La ville est investie de manière différente selon les populations et les usagers, et cela vaut aussi pour les espaces relatifs à l’histoire et à la mémoire de Berlin. Les guides touristiques présentent quelques hauts-lieux de la mémoire, comme la porte de Brandebourg, le musée de la DDR ou le mémorial de la Shoah, lieux qui sont particulièrement investis et mis en avant dans la stratégie touristique de la ville. Ce qui peut se comprendre, puisque ce sont des symboles et des lieux délivrant un regard historique autour d’une approche pédagogique et de transmission. 



 

Cependant, l’exemple de checkpoint Charlie est très révélateur : avec 3,5 millions de touristes chaque année le lieu est décrié par les habitants pour son manque d’authenticité, et la commercialisation d’une histoire, avec des ventes de morceaux de murs et de gadgets en tout genre. Le panneau indiquant le passage de la frontière entre secteur soviétique et secteur américain serait faux, et la possibilité de se faire tamponner son passeport pour quelques euros participe également de cet aspect commercial.



 

Parallèlement à cela, d’autres lieux témoignent de traces plus discrètes et ancrées dans la vie urbaine, dans l’espace du quotidien. À Kreuzeberg, des dalles dorées sont incrustées dans les pavés, pour rappeler la mémoire des déportés juifs.
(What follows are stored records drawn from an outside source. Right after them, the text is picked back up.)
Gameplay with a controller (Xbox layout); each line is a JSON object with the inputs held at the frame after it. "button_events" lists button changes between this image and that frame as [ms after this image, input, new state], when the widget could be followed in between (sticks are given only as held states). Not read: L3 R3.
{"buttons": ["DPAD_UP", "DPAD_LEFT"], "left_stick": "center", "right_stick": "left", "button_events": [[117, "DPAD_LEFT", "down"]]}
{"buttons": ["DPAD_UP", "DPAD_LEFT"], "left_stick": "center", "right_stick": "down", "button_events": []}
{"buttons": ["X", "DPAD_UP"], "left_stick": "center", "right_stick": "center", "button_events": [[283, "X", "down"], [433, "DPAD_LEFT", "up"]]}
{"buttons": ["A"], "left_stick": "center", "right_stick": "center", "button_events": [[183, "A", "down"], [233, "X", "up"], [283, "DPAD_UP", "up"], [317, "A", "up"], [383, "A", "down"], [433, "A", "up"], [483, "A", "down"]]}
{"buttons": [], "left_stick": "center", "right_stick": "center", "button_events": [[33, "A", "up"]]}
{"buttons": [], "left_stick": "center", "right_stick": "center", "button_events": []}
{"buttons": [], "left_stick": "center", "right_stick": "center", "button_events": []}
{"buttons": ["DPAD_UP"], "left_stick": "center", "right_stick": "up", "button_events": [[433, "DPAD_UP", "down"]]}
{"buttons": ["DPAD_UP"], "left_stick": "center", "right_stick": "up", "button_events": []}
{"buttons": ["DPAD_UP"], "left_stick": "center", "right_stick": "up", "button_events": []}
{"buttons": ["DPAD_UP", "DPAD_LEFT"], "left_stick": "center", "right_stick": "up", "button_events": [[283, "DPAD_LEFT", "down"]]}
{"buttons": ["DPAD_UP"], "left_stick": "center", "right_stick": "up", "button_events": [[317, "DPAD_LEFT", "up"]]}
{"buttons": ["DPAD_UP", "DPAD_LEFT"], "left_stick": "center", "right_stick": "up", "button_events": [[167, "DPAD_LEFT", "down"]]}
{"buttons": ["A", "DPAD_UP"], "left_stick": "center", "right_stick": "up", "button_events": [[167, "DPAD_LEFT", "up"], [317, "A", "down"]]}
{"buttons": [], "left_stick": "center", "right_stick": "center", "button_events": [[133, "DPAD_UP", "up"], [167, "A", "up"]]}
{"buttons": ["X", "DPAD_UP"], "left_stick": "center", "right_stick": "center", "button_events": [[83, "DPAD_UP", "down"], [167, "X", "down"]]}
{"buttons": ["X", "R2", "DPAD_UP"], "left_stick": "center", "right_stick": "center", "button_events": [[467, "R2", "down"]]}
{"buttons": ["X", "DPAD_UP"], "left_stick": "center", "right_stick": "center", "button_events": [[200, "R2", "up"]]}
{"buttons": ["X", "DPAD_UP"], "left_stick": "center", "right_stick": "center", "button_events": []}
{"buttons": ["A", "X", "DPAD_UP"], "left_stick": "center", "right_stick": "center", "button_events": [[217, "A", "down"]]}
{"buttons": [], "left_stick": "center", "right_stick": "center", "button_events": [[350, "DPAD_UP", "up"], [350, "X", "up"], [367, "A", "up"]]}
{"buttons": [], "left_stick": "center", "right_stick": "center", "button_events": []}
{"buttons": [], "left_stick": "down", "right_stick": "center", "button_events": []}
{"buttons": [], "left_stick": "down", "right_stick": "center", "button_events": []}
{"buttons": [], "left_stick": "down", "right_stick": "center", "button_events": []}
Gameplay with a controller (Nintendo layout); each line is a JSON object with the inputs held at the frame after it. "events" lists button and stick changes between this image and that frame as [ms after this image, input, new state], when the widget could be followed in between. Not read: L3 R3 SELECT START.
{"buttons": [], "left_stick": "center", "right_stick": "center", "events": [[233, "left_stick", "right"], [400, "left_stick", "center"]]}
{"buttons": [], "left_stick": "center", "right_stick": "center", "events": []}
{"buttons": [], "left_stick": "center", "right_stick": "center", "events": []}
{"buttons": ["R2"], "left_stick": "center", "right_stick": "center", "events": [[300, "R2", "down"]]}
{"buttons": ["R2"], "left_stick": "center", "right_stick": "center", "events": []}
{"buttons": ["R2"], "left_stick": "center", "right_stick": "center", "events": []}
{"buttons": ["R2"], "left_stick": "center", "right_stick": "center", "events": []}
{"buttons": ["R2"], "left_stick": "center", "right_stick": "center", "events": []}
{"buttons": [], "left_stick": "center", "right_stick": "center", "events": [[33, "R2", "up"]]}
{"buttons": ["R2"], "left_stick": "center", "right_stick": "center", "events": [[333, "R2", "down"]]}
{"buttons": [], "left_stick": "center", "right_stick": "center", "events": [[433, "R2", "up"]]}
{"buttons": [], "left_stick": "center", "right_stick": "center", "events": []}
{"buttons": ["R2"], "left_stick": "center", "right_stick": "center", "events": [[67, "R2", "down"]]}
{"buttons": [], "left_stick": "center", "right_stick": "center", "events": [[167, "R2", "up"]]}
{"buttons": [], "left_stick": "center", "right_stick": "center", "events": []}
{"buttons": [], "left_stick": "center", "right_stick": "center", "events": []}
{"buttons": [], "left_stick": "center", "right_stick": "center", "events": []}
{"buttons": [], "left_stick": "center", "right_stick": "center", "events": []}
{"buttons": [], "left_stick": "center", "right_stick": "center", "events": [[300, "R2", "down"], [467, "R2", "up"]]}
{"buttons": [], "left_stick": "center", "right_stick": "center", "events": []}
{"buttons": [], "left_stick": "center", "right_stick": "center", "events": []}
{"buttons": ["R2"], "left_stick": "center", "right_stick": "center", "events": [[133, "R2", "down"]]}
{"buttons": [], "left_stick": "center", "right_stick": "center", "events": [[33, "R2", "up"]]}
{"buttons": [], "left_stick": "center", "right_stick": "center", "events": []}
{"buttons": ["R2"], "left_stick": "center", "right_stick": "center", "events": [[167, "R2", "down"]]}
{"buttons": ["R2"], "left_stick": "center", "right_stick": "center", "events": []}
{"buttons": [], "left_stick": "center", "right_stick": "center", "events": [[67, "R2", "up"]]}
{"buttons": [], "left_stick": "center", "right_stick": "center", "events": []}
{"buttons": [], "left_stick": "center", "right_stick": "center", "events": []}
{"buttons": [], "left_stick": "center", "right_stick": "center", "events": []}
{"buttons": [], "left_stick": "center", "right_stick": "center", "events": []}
Il s’agit d’une œuvre de l’artiste berlinois Gunter Demning. De tels éléments témoins d’une histoire plus intime sont présents aujourd’hui dans plusieurs villes européennes comme Paris, et ils constituent une marque commémorative discrète, pour les initiés ou les concernés, sans nécessairement attirer les foules. Il s’agit de traces d’une mémoire loin des grands symboles, de celle du quotidien, qui appartient davantage aux habitants.



 

Ces différents espaces, plus ou moins mis en lumière, montrent le décalage possible entre l’expérience spatiale et l’attachement des populations à certains lieux, ou à certains signes dans l’espace urbain. Cela révèle aussi des stratégies memoriales différentes avec certains lieux davantage mis en scène comme vecteurs de histoire de la ville. 

 

 

Berlin aujourd’hui  

L’identité berlinoise, qui se caractérise par une forte prégnance de la culture alternative, est elle aussi née d’une période de flou juridique et foncier après la chute du mur. La réunification a donc permis l’émergence de nouvelles formes d’occupation, de rénovation et d’usages de l’habitat, encore en vigueur aujourd’hui. Quelque part, la mémoire s’incarne donc également dans les pratiques quotidiennes des habitants, ainsi que dans leur manière de s’approprier aujourd’hui l’espace public. 



 

Cette période a donc participé à façonner des pratiques spatiales, sociales qui perdurent encore aujourd’hui, tel un héritage, et qui sont désormais normalisées comme parties prenantes de la culture berlinoise contemporaine. Un moyen de surpasser cet événement traumatique, et de s’en servir pour créer de nouvelles manières d’investir les espaces urbains de part et d’autres de l’ancien mur. Une nouvelle culture urbaine qui fait aujourd’hui la renommée de Berlin. À tel point, d’ailleurs, que ces éléments font complètement partie du paysage urbain berlinois, notamment pour des populations jeunes qui n’ont pas connu le mur qui ont parfaitement intégré cet héritage.  

Crédits photos : Alexandra Roux




Lorsque les villes sont encore très marquées par des événements historiques récents, les questions de la mémoire, de la reconstruction, et enfin de la résilience, sont toujours complexes. À Beyrouth, le centre a été entièrement reconstruit et rénové. À Sarajevo, les impacts de balles sont encore présents sur les murs, et les vastes cimetières qui entourent la ville sont visibles depuis le centre. 

 

Des grands projets de réaménagements pour faire table rase, aux reliques discrètes de l’espace quotidien, la mémoire trouve différentes formes et différentes places dans la ville. Comment différentes mémoires peuvent-elles cohabiter ? Comment fait-on mémoire dans des villes en perpétuelle évolution ? 



Le cas de Berlin éclaire sur la façon dont la réunification a permis d’inscrire la mémoire de la chute du mur dans une culture urbaine propre à chacun des berlinois, dans la manière de pratiquer, s’approprier leur ville et la co-construire. Un héritage qui forge le Berlin d’aujourd’hui.